Despite her husband's reluctance to fund capital projects, Dorothy Killam wanted to build a memorial in his name. In 1964 she was solicited for a major contribution to the building of a new children's hospital in Halifax. She first pledged $75,000, but soon offered $3 million, later raising that to $5 million. She decided to leave Montreal and bought an apartment in Halifax, which she intended to make her Canadian home. She visited Halifax in May 1965, consulting with the architects and the hospital's board of directors. She also met with the president of Dalhousie University, which she intended to benefit from her estate.

==Legacy==

Dorothy Killam died at Villa Leopolda on 27 July 1965, leaving an estate worth $93 million. Aside from some personal bequests, which were subject to estate taxes, her fortune was left to institutions and was not subject to tax. She left $8 million toward the construction of the children's hospital in Halifax, which opened in 1970 as the Izaak Walton Killam Hospital for Children.
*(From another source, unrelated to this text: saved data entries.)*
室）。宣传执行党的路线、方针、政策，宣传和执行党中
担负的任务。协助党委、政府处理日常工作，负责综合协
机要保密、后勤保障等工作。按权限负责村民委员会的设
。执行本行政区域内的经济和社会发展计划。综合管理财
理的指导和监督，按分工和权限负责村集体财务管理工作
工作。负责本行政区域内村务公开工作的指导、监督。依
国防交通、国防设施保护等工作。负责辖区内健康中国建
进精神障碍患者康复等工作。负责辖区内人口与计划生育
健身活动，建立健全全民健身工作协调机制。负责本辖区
Her will provided for the establishment of the Killam Trusts, whose stated purpose was to help in the building of Canada's future by encouraging advanced study... to increase the scientific and scholastic attainments of Canadians, to develop and expand the work of Canadian universities, and to promote understanding between Canadians and peoples of other countries. Dalhousie University received $30 million, while the University of British Columbia and the University of Alberta were given $14 million and $16 million respectively. The Montreal Neurological Institute and Hospital at McGill University received $4 million. She left a further $12 million to the Canada Council "to establish a fund to provide income for a new program of assistance to advanced research". As of 2021, more than 7800 scholars and researchers have benefited from Killam Trust awards.